Extracted entries:
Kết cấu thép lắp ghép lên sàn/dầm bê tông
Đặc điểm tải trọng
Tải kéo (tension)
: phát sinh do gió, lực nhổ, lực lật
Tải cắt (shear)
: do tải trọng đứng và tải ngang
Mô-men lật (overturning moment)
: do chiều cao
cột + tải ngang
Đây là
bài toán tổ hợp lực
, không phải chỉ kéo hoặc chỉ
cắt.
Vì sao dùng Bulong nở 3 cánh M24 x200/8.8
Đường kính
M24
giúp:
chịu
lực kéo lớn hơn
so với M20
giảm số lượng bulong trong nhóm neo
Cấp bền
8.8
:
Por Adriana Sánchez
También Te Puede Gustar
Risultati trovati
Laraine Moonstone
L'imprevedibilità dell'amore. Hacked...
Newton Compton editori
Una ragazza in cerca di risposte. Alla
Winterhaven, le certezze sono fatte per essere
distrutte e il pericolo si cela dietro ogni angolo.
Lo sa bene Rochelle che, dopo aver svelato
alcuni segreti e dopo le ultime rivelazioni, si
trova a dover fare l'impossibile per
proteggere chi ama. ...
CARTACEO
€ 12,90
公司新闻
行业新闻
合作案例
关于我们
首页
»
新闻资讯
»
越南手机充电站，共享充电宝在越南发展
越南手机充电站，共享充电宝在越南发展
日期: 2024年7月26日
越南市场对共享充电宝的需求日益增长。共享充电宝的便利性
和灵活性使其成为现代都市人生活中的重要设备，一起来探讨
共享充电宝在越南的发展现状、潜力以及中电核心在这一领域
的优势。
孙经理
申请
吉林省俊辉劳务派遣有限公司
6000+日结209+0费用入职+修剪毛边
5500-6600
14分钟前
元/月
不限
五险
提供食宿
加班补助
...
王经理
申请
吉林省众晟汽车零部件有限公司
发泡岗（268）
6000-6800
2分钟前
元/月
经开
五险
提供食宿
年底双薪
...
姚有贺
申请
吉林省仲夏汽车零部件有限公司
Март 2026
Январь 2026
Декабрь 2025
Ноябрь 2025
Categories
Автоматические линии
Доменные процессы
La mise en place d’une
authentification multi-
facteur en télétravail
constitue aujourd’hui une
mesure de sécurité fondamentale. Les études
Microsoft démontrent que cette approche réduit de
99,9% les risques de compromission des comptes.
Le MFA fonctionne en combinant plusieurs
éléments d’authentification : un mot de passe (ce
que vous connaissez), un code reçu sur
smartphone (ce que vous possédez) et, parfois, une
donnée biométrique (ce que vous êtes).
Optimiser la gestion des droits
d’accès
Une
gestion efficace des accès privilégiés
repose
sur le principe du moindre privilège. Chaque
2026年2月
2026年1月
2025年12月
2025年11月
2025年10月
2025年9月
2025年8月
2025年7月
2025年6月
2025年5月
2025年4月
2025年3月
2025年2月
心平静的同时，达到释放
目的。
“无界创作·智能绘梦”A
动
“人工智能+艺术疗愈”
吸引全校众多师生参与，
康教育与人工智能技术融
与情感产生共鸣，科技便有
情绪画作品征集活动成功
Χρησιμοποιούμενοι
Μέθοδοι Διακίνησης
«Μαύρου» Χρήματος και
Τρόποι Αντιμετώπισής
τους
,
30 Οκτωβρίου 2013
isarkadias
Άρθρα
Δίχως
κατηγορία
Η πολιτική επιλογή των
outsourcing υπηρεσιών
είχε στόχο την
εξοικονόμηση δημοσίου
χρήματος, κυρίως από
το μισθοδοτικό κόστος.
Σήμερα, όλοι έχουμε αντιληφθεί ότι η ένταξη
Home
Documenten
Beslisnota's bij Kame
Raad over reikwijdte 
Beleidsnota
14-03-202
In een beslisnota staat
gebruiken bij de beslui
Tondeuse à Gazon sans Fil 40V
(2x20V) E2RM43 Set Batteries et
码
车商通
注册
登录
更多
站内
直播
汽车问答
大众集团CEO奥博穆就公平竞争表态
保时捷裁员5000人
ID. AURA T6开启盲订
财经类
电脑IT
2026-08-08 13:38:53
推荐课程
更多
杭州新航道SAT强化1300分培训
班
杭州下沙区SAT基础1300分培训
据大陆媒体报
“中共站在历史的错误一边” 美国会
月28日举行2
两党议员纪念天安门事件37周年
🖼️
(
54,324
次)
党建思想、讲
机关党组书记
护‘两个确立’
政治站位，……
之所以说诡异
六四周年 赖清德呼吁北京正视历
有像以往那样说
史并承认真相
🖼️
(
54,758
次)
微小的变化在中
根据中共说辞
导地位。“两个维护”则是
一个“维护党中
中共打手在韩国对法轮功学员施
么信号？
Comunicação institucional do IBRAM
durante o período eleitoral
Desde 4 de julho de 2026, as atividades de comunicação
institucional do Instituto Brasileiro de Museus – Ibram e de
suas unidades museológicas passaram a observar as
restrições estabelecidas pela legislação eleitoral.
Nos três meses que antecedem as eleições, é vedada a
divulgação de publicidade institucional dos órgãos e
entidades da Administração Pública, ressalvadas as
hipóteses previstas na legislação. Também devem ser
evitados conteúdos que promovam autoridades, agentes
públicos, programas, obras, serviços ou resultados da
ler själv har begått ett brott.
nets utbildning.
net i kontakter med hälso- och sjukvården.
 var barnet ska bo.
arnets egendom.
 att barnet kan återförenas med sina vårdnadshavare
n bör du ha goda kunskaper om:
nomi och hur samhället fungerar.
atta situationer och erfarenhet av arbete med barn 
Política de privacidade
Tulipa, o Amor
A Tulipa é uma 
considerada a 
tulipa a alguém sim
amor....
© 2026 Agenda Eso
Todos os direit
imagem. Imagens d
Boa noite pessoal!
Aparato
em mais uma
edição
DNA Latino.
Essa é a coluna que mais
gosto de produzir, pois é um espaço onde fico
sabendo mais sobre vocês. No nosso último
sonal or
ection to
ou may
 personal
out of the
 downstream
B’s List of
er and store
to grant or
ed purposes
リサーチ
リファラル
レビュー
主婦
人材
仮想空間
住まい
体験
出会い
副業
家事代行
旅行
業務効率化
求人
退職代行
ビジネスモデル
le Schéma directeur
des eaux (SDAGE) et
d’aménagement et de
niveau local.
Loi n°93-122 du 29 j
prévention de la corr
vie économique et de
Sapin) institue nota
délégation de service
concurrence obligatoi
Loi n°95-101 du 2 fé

Exercise details: Set down the material above in full, keeping each line exactly as it is.

Answer section:
Kết cấu thép lắp ghép lên sàn/dầm bê tông
Đặc điểm tải trọng
Tải kéo (tension)
: phát sinh do gió, lực nhổ, lực lật
Tải cắt (shear)
: do tải trọng đứng và tải ngang
Mô-men lật (overturning moment)
: do chiều cao
cột + tải ngang
Đây là
bài toán tổ hợp lực
, không phải chỉ kéo hoặc chỉ
cắt.
Vì sao dùng Bulong nở 3 cánh M24 x200/8.8
Đường kính
M24
giúp:
chịu
lực kéo lớn hơn
so với M20
giảm số lượng bulong trong nhóm neo
Cấp bền
8.8
:
Por Adriana Sánchez
También Te Puede Gustar
Risultati trovati
Laraine Moonstone
L'imprevedibilità dell'amore. Hacked...
Newton Compton editori
Una ragazza in cerca di risposte. Alla
Winterhaven, le certezze sono fatte per essere
distrutte e il pericolo si cela dietro ogni angolo.
Lo sa bene Rochelle che, dopo aver svelato
alcuni segreti e dopo le ultime rivelazioni, si
trova a dover fare l'impossibile per
proteggere chi ama. ...
CARTACEO
€ 12,90
公司新闻
行业新闻
合作案例
关于我们
首页
»
新闻资讯
»
越南手机充电站，共享充电宝在越南发展
越南手机充电站，共享充电宝在越南发展
日期: 2024年7月26日
越南市场对共享充电宝的需求日益增长。共享充电宝的便利性
和灵活性使其成为现代都市人生活中的重要设备，一起来探讨
共享充电宝在越南的发展现状、潜力以及中电核心在这一领域
的优势。
孙经理
申请
吉林省俊辉劳务派遣有限公司
6000+日结209+0费用入职+修剪毛边
5500-6600
14分钟前
元/月
不限
五险
提供食宿
加班补助
...
王经理
申请
吉林省众晟汽车零部件有限公司
发泡岗（268）
6000-6800
2分钟前
元/月
经开
五险
提供食宿
年底双薪
...
姚有贺
申请
吉林省仲夏汽车零部件有限公司
Март 2026
Январь 2026
Декабрь 2025
Ноябрь 2025
Categories
Автоматические линии
Доменные процессы
La mise en place d’une
authentification multi-
facteur en télétravail
constitue aujourd’hui une
mesure de sécurité fondamentale. Les études
Microsoft démontrent que cette approche réduit de
99,9% les risques de compromission des comptes.
Le MFA fonctionne en combinant plusieurs
éléments d’authentification : un mot de passe (ce
que vous connaissez), un code reçu sur
smartphone (ce que vous possédez) et, parfois, une
donnée biométrique (ce que vous êtes).
Optimiser la gestion des droits
d’accès
Une
gestion efficace des accès privilégiés
repose
sur le principe du moindre privilège. Chaque
2026年2月
2026年1月
2025年12月
2025年11月
2025年10月
2025年9月
2025年8月
2025年7月
2025年6月
2025年5月
2025年4月
2025年3月
2025年2月
心平静的同时，达到释放
目的。
“无界创作·智能绘梦”A
动
“人工智能+艺术疗愈”
吸引全校众多师生参与，
康教育与人工智能技术融
与情感产生共鸣，科技便有
情绪画作品征集活动成功
Χρησιμοποιούμενοι
Μέθοδοι Διακίνησης
«Μαύρου» Χρήματος και
Τρόποι Αντιμετώπισής
τους
,
30 Οκτωβρίου 2013
isarkadias
Άρθρα
Δίχως
κατηγορία
Η πολιτική επιλογή των
outsourcing υπηρεσιών
είχε στόχο την
εξοικονόμηση δημοσίου
χρήματος, κυρίως από
το μισθοδοτικό κόστος.
Σήμερα, όλοι έχουμε αντιληφθεί ότι η ένταξη
Home
Documenten
Beslisnota's bij Kame
Raad over reikwijdte 
Beleidsnota
14-03-202
In een beslisnota staat
gebruiken bij de beslui
Tondeuse à Gazon sans Fil 40V
(2x20V) E2RM43 Set Batteries et
码
车商通
注册
登录
更多
站内
直播
汽车问答
大众集团CEO奥博穆就公平竞争表态
保时捷裁员5000人
ID. AURA T6开启盲订
财经类
电脑IT
2026-08-08 13:38:53
推荐课程
更多
杭州新航道SAT强化1300分培训
班
杭州下沙区SAT基础1300分培训
据大陆媒体报
“中共站在历史的错误一边” 美国会
月28日举行2
两党议员纪念天安门事件37周年
🖼️
(
54,324
次)
党建思想、讲
机关党组书记
护‘两个确立’
政治站位，……
之所以说诡异
六四周年 赖清德呼吁北京正视历
有像以往那样说
史并承认真相
🖼️
(
54,758
次)
微小的变化在中
根据中共说辞
导地位。“两个维护”则是
一个“维护党中
中共打手在韩国对法轮功学员施
么信号？
Comunicação institucional do IBRAM
durante o período eleitoral
Desde 4 de julho de 2026, as atividades de comunicação
institucional do Instituto Brasileiro de Museus – Ibram e de
suas unidades museológicas passaram a observar as
restrições estabelecidas pela legislação eleitoral.
Nos três meses que antecedem as eleições, é vedada a
divulgação de publicidade institucional dos órgãos e
entidades da Administração Pública, ressalvadas as
hipóteses previstas na legislação. Também devem ser
evitados conteúdos que promovam autoridades, agentes
públicos, programas, obras, serviços ou resultados da
ler själv har begått ett brott.
nets utbildning.
net i kontakter med hälso- och sjukvården.
 var barnet ska bo.
arnets egendom.
 att barnet kan återförenas med sina vårdnadshavare
n bör du ha goda kunskaper om:
nomi och hur samhället fungerar.
atta situationer och erfarenhet av arbete med barn 
Política de privacidade
Tulipa, o Amor
A Tulipa é uma 
considerada a 
tulipa a alguém sim
amor....
© 2026 Agenda Eso
Todos os direit
imagem. Imagens d
Boa noite pessoal!
Aparato
em mais uma
edição
DNA Latino.
Essa é a coluna que mais
gosto de produzir, pois é um espaço onde fico
sabendo mais sobre vocês. No nosso último
sonal or
ection to
ou may
 personal
out of the
 downstream
B’s List of
er and store
to grant or
ed purposes
リサーチ
リファラル
レビュー
主婦
人材
仮想空間
住まい
体験
出会い
副業
家事代行
旅行
業務効率化
求人
退職代行
ビジネスモデル
le Schéma directeur
des eaux (SDAGE) et
d’aménagement et de
niveau local.
Loi n°93-122 du 29 j
prévention de la corr
vie économique et de
Sapin) institue nota
délégation de service
concurrence obligatoi
Loi n°95-101 du 2 fé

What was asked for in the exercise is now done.